The lines below must be transcribed exactly as given, with the images removed.

Recorded data
Start of Block
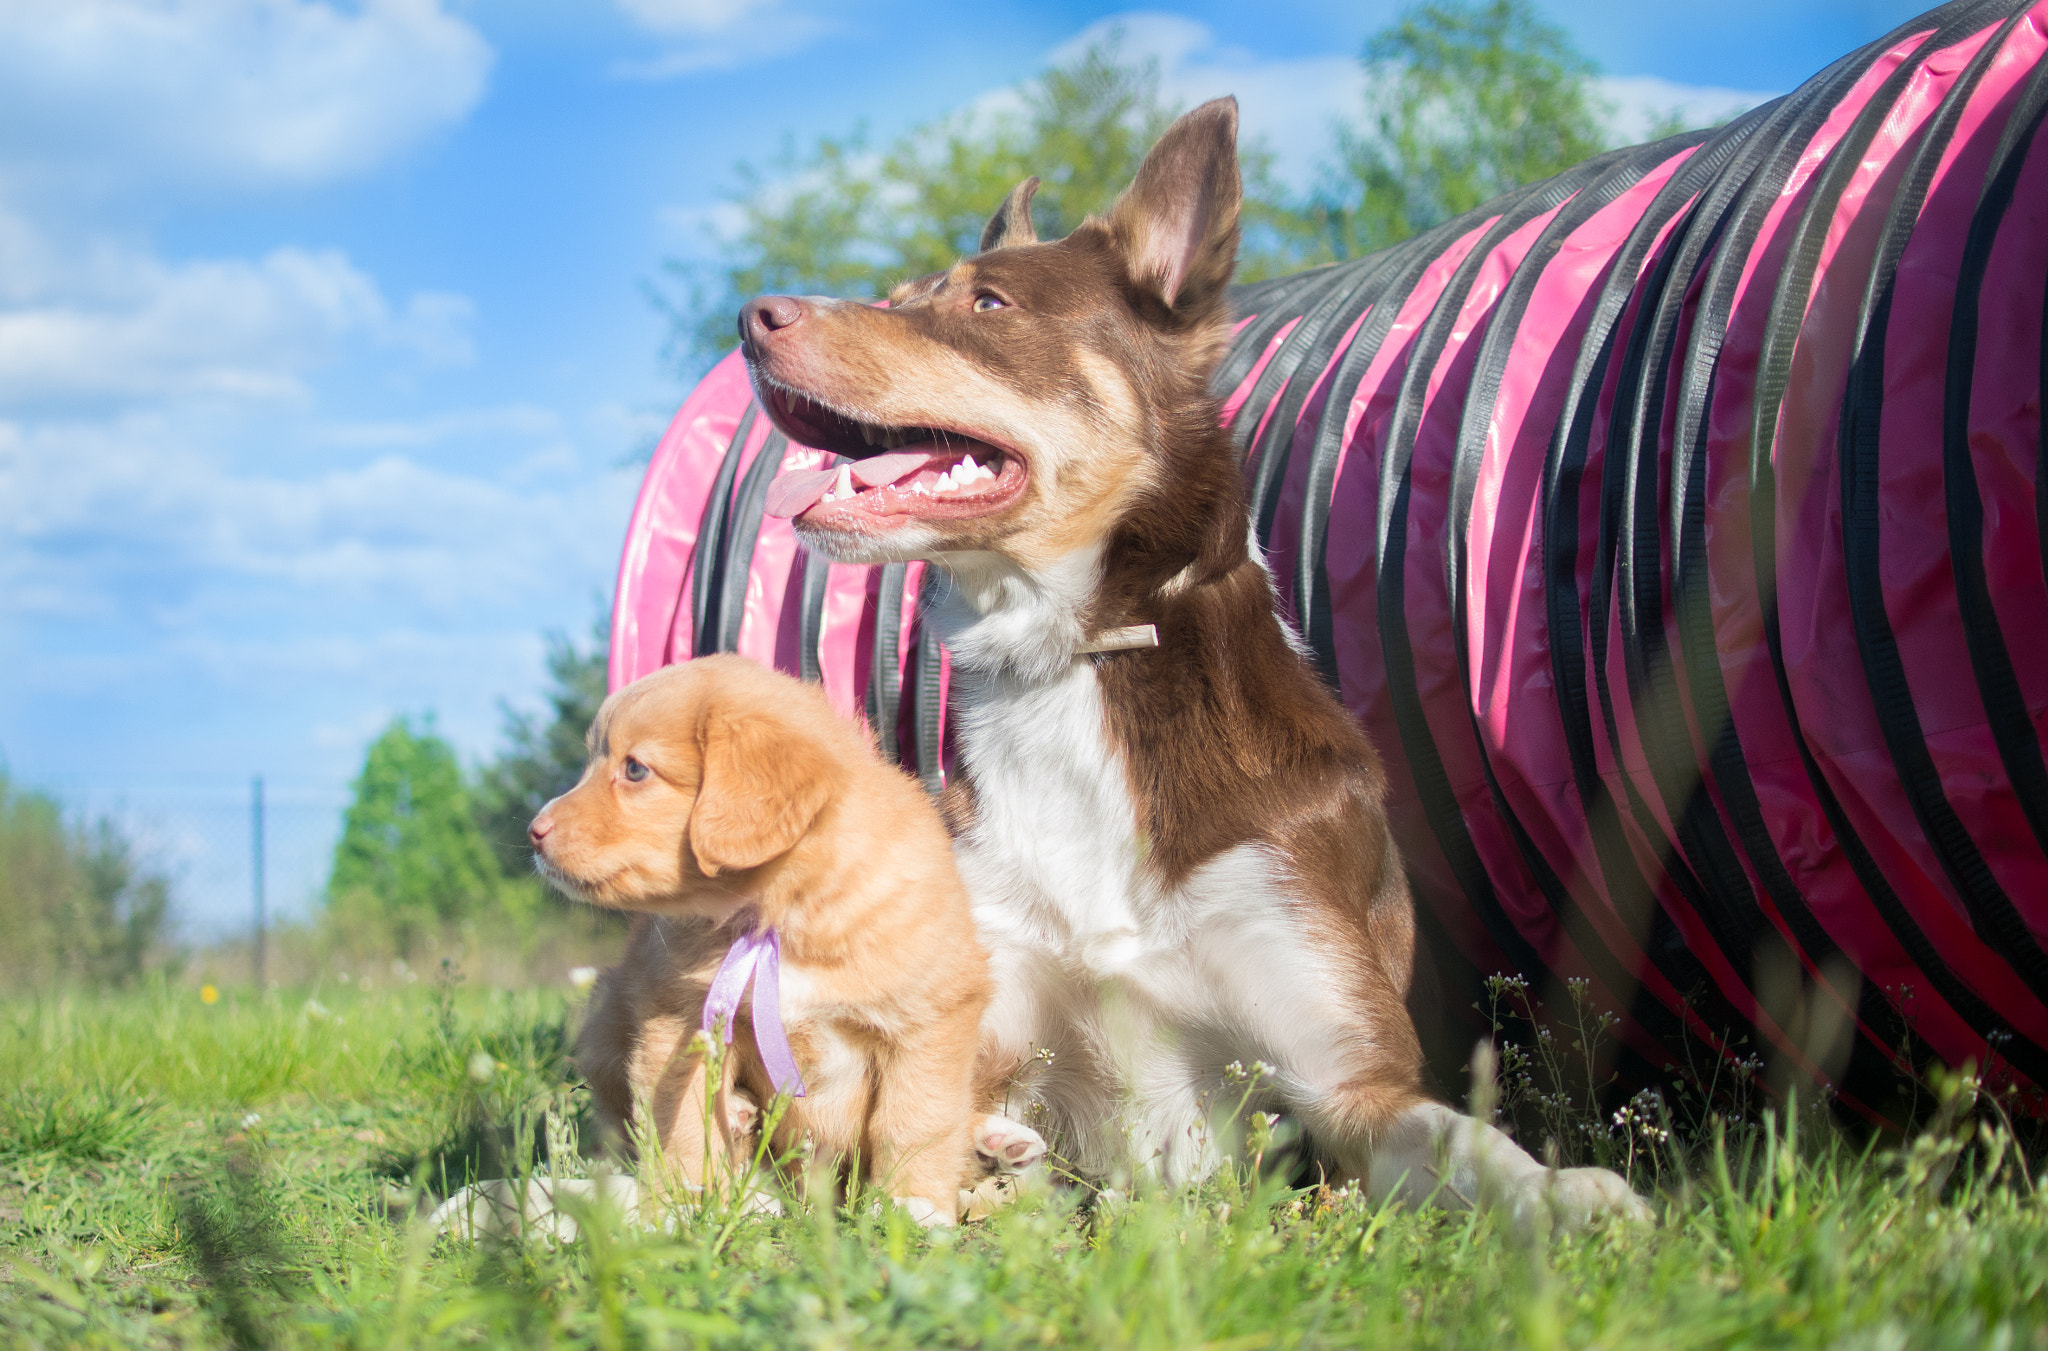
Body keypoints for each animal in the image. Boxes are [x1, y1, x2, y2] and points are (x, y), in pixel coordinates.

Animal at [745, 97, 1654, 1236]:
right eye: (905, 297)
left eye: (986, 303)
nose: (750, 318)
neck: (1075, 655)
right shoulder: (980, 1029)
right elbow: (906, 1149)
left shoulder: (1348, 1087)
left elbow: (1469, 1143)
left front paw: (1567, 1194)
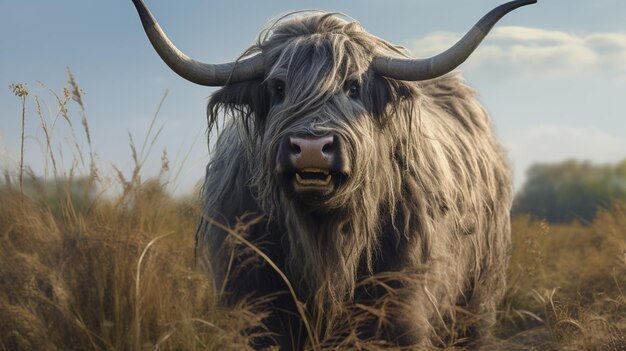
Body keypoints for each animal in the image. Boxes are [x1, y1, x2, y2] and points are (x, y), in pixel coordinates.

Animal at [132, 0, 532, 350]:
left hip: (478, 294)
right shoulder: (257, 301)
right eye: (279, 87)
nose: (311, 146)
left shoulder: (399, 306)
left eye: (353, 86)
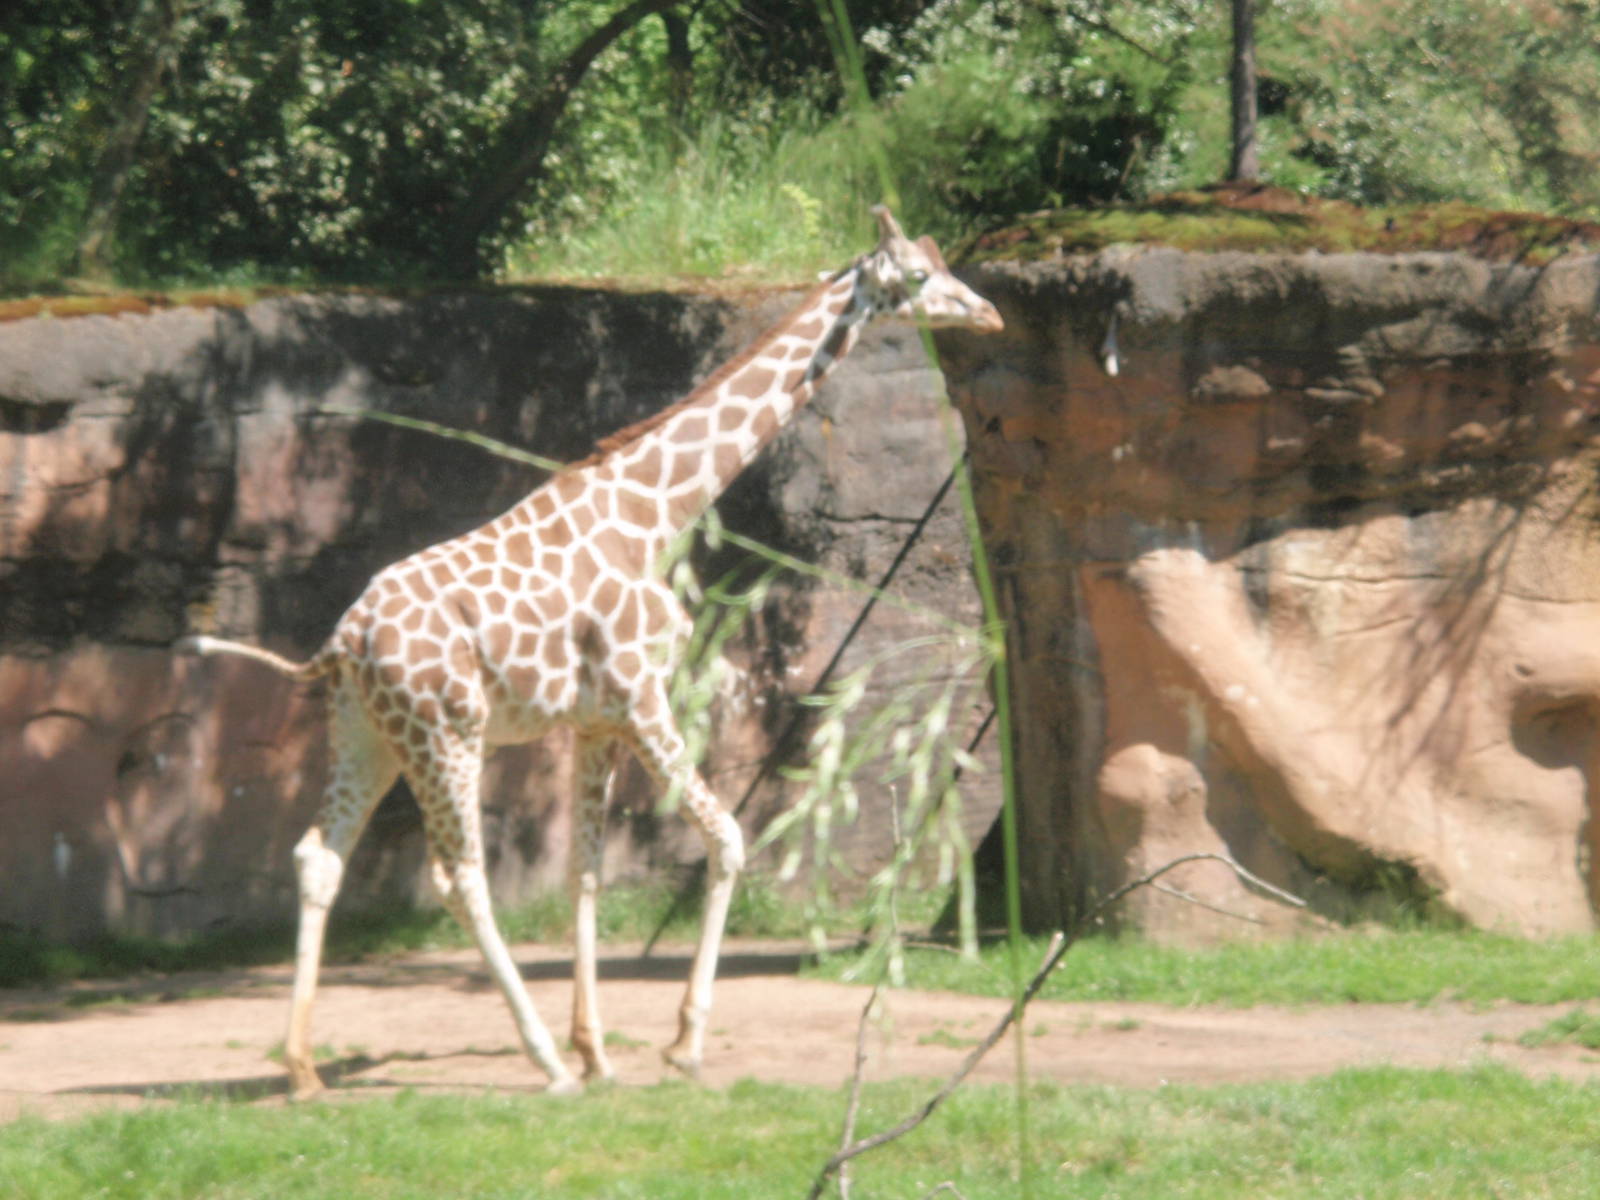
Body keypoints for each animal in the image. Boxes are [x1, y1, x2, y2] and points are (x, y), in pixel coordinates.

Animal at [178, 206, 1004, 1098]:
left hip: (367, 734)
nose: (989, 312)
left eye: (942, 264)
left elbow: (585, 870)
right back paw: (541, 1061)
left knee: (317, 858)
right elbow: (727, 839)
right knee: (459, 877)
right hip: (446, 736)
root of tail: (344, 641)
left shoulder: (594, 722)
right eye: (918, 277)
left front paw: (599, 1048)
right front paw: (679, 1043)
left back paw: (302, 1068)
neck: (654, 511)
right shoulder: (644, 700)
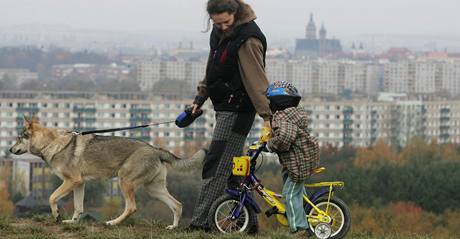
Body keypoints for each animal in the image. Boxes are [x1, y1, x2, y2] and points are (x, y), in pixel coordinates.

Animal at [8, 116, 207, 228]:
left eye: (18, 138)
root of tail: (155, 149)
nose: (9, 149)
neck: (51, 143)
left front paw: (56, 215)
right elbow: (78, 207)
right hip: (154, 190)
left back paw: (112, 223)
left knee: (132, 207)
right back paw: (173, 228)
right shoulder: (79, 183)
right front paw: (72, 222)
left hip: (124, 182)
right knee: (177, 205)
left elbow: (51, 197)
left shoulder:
End of Block
- [Answer below]
Body keypoints for each animal in the image. Boxes are [x1, y1, x2, y2] and points are (x, y), in pixel coordinates.

Animal at [745, 97, 1654, 1236]:
right eye: (905, 297)
left eye: (986, 303)
nose: (750, 318)
neck: (1075, 655)
right shoulder: (980, 1029)
right elbow: (906, 1149)
left shoulder: (1348, 1087)
left elbow: (1469, 1143)
left front paw: (1567, 1194)
Body keypoints for each animal in the image. Boxes are [x1, y1, x2, y2] and points are (x, y), in pixel coordinates.

Animal at [132, 0, 532, 350]:
left hip: (478, 294)
right shoulder: (257, 301)
right eye: (279, 87)
nose: (311, 146)
left shoulder: (399, 306)
left eye: (353, 86)
Body keypoints for each animal in the image. Boxes are [x1, y1, x2, y2] and points are (x, y), in pixel coordinates.

Animal at [178, 206, 1004, 1098]:
left hip: (367, 734)
nose: (989, 312)
left eye: (942, 264)
left elbow: (585, 870)
right back paw: (541, 1061)
left knee: (317, 858)
right elbow: (727, 839)
right knee: (459, 877)
right hip: (446, 736)
root of tail: (344, 641)
left shoulder: (594, 722)
right eye: (918, 277)
left front paw: (599, 1048)
right front paw: (679, 1043)
left back paw: (302, 1068)
neck: (654, 511)
right shoulder: (644, 700)
Body keypoints for each animal in the image. Boxes are [x1, y1, x2, y2] and points are (x, y), in pixel coordinates.

Animal at [8, 116, 207, 228]:
left eye: (18, 138)
root of tail: (155, 149)
nose: (9, 149)
neck: (51, 143)
left front paw: (56, 215)
right elbow: (78, 207)
right hip: (154, 190)
left back paw: (112, 223)
left knee: (132, 207)
right back paw: (173, 228)
right shoulder: (79, 183)
right front paw: (72, 222)
left hip: (124, 182)
right knee: (177, 205)
left elbow: (51, 197)
left shoulder:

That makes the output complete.